Hello folks,
I want to make PDF files from a number of wikipedia articles, but encountered several technical problems and wondered if there's a better way how to do that than I came about. (If you want to know what this is for, look at the end of this posting.)
The number of articles should be about 1000. That has some consequences: 1. I have to avoid wasting bandwidth and wikipedia server load as much as possible. 2. I have to automate the task because I cannot click 1000 pages interactively.
To save server load and bandwidth, I considered using the database dump, but that lacks the images and the layout, right? I even downloaded the wikipedia CDROM image, but discovered that's a Windows software with data stuffed into some database where it's probably difficult to retrieve and make PDFs from.
My current idea is to use the normal web access since I have no other working solution. I would spread the accesses over a week and only use times where normal server load is low.

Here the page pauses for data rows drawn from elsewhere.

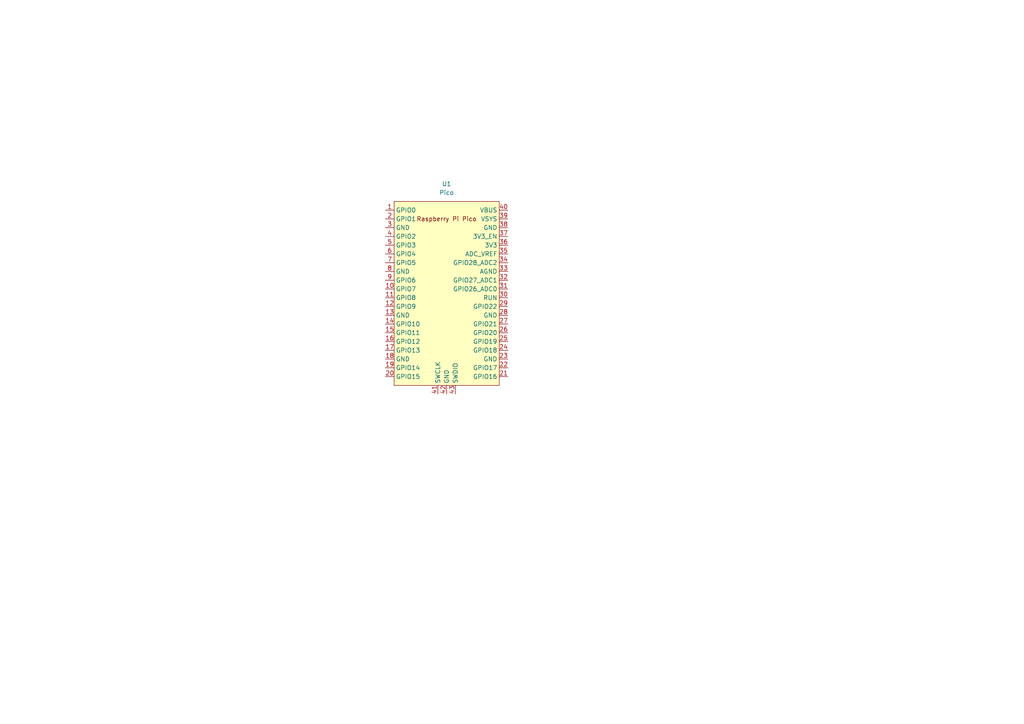
<source format=kicad_sch>
(kicad_sch (version 20211123) (generator eeschema)

  (uuid 1e0a4cc6-eced-46c6-ba12-ab6572fd68bf)

  (paper "A4")

  


  (symbol (lib_id "MCU_RaspberryPi_and_Boards:Pico") (at 129.54 85.09 0) (unit 1)
    (in_bom yes) (on_board yes) (fields_autoplaced)
    (uuid f97bbe10-a7c7-40f7-a12e-b66b41f2c2dd)
    (property "Reference" "U1" (id 0) (at 129.54 53.34 0))
    (property "Value" "Pico" (id 1) (at 129.54 55.88 0))
    (property "Footprint" "RPi_Pico:RPi_Pico_SMD_TH" (id 2) (at 129.54 85.09 90)
      (effects (font (size 1.27 1.27)) hide)
    )
    (property "Datasheet" "" (id 3) (at 129.54 85.09 0)
      (effects (font (size 1.27 1.27)) hide)
    )
    (pin "1" (uuid 2d40c325-a610-4427-b9d0-55ec17c759b4))
    (pin "10" (uuid ca89b6ef-270e-4bbb-a51a-af70445b29a9))
    (pin "11" (uuid 62a928fe-71ea-46bb-a6fd-39feeaf4e5c2))
    (pin "12" (uuid 13ab9ffe-274a-449b-b7ae-1309bf52cda5))
    (pin "13" (uuid 2dab1fd4-df53-4202-aa77-2fb176414d54))
    (pin "14" (uuid c8253a1c-062b-480a-a4b8-4d8d193c022d))
    (pin "15" (uuid 8e276f47-7568-43ee-8bba-e6a373ea7f42))
    (pin "16" (uuid e00df602-0057-45ad-8dbb-91e94533fa91))
    (pin "17" (uuid 0aded622-b383-4405-b9a2-9ead7dbac3dd))
    (pin "18" (uuid 8ac85227-fa71-4fe0-a50a-76220457fa7f))
    (pin "19" (uuid b828b9e2-0558-4c6d-a57e-0179298eef76))
    (pin "2" (uuid 6078f3d1-25d7-41da-b3bd-04adecec3a8f))
    (pin "20" (uuid b6938f42-92ce-4764-a4a2-94c5d29b612e))
    (pin "21" (uuid a332eaee-8b82-41f1-bbaa-def0ecef0459))
    (pin "22" (uuid 964436d3-9cbf-4b41-9e6b-dc1c8e87d248))
    (pin "23" (uuid 9a2d27fb-db8f-4990-9774-1930b626018d))
    (pin "24" (uuid 6c674f0a-7b86-46a9-a687-430edd0c61b0))
    (pin "25" (uuid 6dfc7050-34c1-45d9-a2b3-c5958a8c3703))
    (pin "26" (uuid 2a1bc6cf-91ff-44b4-98d5-18495b563844))
    (pin "27" (uuid 03469a6a-84f9-4e2a-9732-95a3d8dde7ba))
    (pin "28" (uuid 23f3a3ea-b6a2-498a-a013-f106592f506b))
    (pin "29" (uuid 9e6fa1ce-3a1a-4585-9319-a219781b14cb))
    (pin "3" (uuid 7e57db55-6b61-432c-84b1-fa40469b3c83))
    (pin "30" (uuid 150f2ea6-31d5-4e0f-b468-bc8d6b08d376))
    (pin "31" (uuid e83a16d0-1772-4d1b-b6e4-4e0f743d74e3))
    (pin "32" (uuid 4a57f7fc-6eb9-46ee-b145-bb894f72bd67))
    (pin "33" (uuid ab1f1d02-a667-4e5c-99e2-05b533304c41))
    (pin "34" (uuid d90504b1-f54b-4171-bfde-f086672e4b68))
    (pin "35" (uuid 2aec7ea0-00f0-4929-bc0e-526b38fe1148))
    (pin "36" (uuid 4d01b1ec-0944-467c-9f4f-1c49af5fbc81))
    (pin "37" (uuid a109517b-7321-47cc-ba3f-9256e8d3410f))
    (pin "38" (uuid 56dc3b19-6bf4-4e50-a80e-1fc3332543f2))
    (pin "39" (uuid 01507510-baa9-49f9-961f-a52f79b71709))
    (pin "4" (uuid ba1a4706-5799-46c6-91f1-bd014f6d89a7))
    (pin "40" (uuid af2cfc3e-8581-4292-bbca-9e10763ca54a))
    (pin "41" (uuid 11a46d98-2c5c-4385-b326-801b91626cdc))
    (pin "42" (uuid 32af5bdc-8b01-43a7-be37-708363cae00b))
    (pin "43" (uuid 51552404-fb28-4c38-9eb7-dd62f55de241))
    (pin "5" (uuid 75cb13b4-b4b8-43db-8b46-bbc186902ed1))
    (pin "6" (uuid 2ac6fe5a-253a-49a4-935b-75fafc17d60e))
    (pin "7" (uuid a7854948-4892-41d8-ad57-ac85293b2106))
    (pin "8" (uuid 12d1a6a4-442f-42ca-8f41-e5672b4bab4d))
    (pin "9" (uuid 37f1136a-4e0d-4776-aebd-312061266438))
  )

  (sheet_instances
    (path "/" (page "1"))
  )

  (symbol_instances
    (path "/f97bbe10-a7c7-40f7-a12e-b66b41f2c2dd"
      (reference "U1") (unit 1) (value "Pico") (footprint "RPi_Pico:RPi_Pico_SMD_TH")
    )
  )
)

</source>
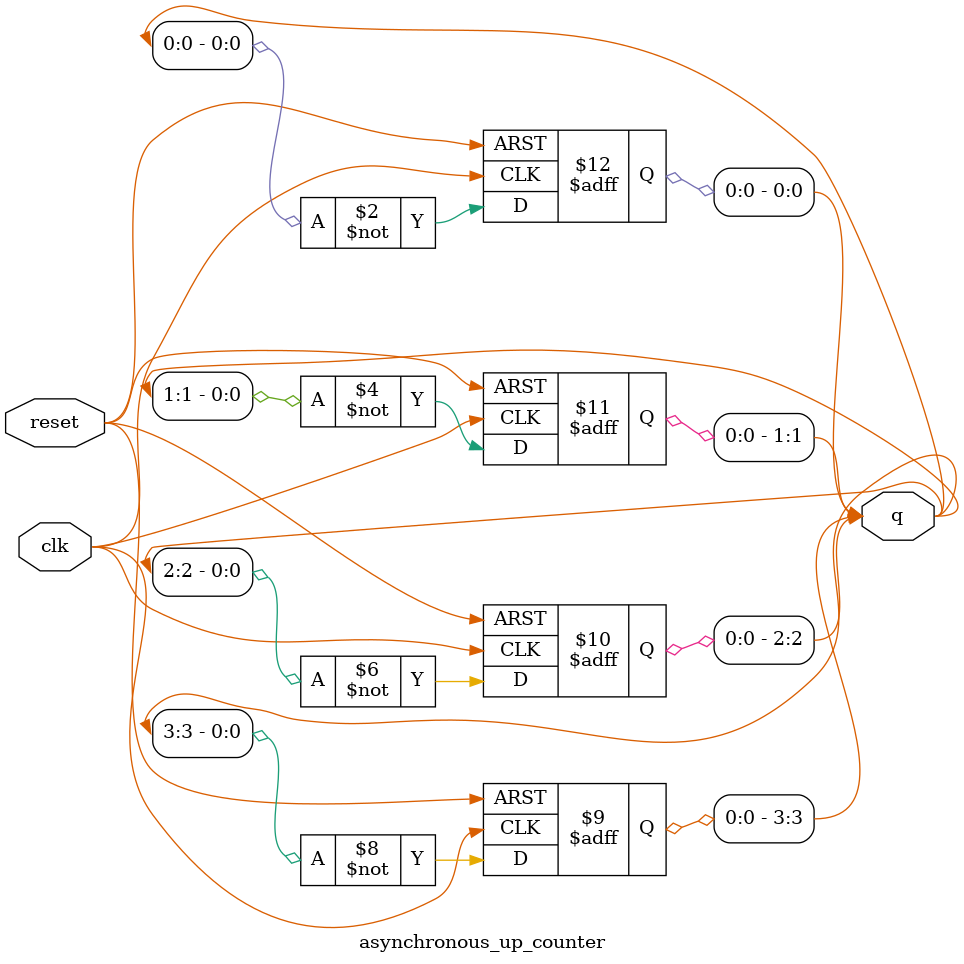
<source format=v>
module asynchronous_up_counter (input clk, reset, output reg  [3:0] q);
  always@(negedge clk or posedge reset)
    if (reset)
      q[0] <= 0;
  else
    q[0] <= ~q[0];
  
  always@(negedge clk or posedge reset)
    if (reset)
      q[1] <= 0;
  else
    q[1] <= ~q[1];
  
  always@(negedge clk or posedge reset)
    if (reset)
      q[2] <= 0;
  else
    q[2] <= ~q[2];
  
  always@(negedge clk or posedge reset)
    if (reset)
      q[3] <= 0;
  else
     q[3] <= ~q[3];
  
endmodule
  
</source>
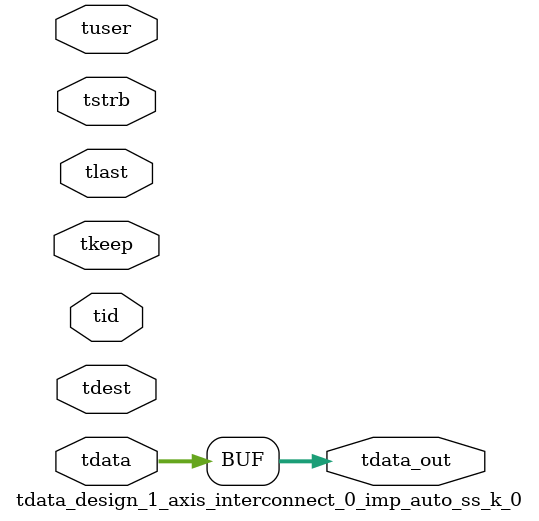
<source format=v>


`timescale 1ps/1ps

module tdata_design_1_axis_interconnect_0_imp_auto_ss_k_0 #
(
parameter C_S_AXIS_TDATA_WIDTH = 32,
parameter C_S_AXIS_TUSER_WIDTH = 0,
parameter C_S_AXIS_TID_WIDTH   = 0,
parameter C_S_AXIS_TDEST_WIDTH = 0,
parameter C_M_AXIS_TDATA_WIDTH = 32
)
(
input  [(C_S_AXIS_TDATA_WIDTH == 0 ? 1 : C_S_AXIS_TDATA_WIDTH)-1:0     ] tdata,
input  [(C_S_AXIS_TUSER_WIDTH == 0 ? 1 : C_S_AXIS_TUSER_WIDTH)-1:0     ] tuser,
input  [(C_S_AXIS_TID_WIDTH   == 0 ? 1 : C_S_AXIS_TID_WIDTH)-1:0       ] tid,
input  [(C_S_AXIS_TDEST_WIDTH == 0 ? 1 : C_S_AXIS_TDEST_WIDTH)-1:0     ] tdest,
input  [(C_S_AXIS_TDATA_WIDTH/8)-1:0 ] tkeep,
input  [(C_S_AXIS_TDATA_WIDTH/8)-1:0 ] tstrb,
input                                                                    tlast,
output [C_M_AXIS_TDATA_WIDTH-1:0] tdata_out
);

assign tdata_out = {tdata[63:0]};

endmodule


</source>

But: html2ps is regarded as a harvester by wikipedia.org and doesn't get the real pages, even with User-Agent tweaked by a squid. When I use wget -p and html2ps afterwards on the local files, it fetches the images twice for some weird reason. And worse, html2ps is obviously not capable of dealing with utf-8 encoded pages.
So, I have two questions to the community here: 1. What's the best way to get those 1000 articles from the servers without putting too much load on them? 2. What's a good way to automate the conversion to PDF of those pages?
Any suggestions appreciated.
(What is all this for? I work for a software company that will show a demonstration of a document management system on the CeBIT fair in March 2005 in Hannover, Germany. I will hold some lectures there where I will demonstrate a power plant documentation system. Of couse I cannot do that with the actual real documents from our customers because those are classified, so I intend to substitute them with wikipedia articles about power plants, electricity and related topics. Thus, I only show free content, and I can also use the opportunity to demonstrate wikipedia quality to some business people who might not know it yet. I hope you agree this is a perfectly valid intention of using wikipedia content.)
Regards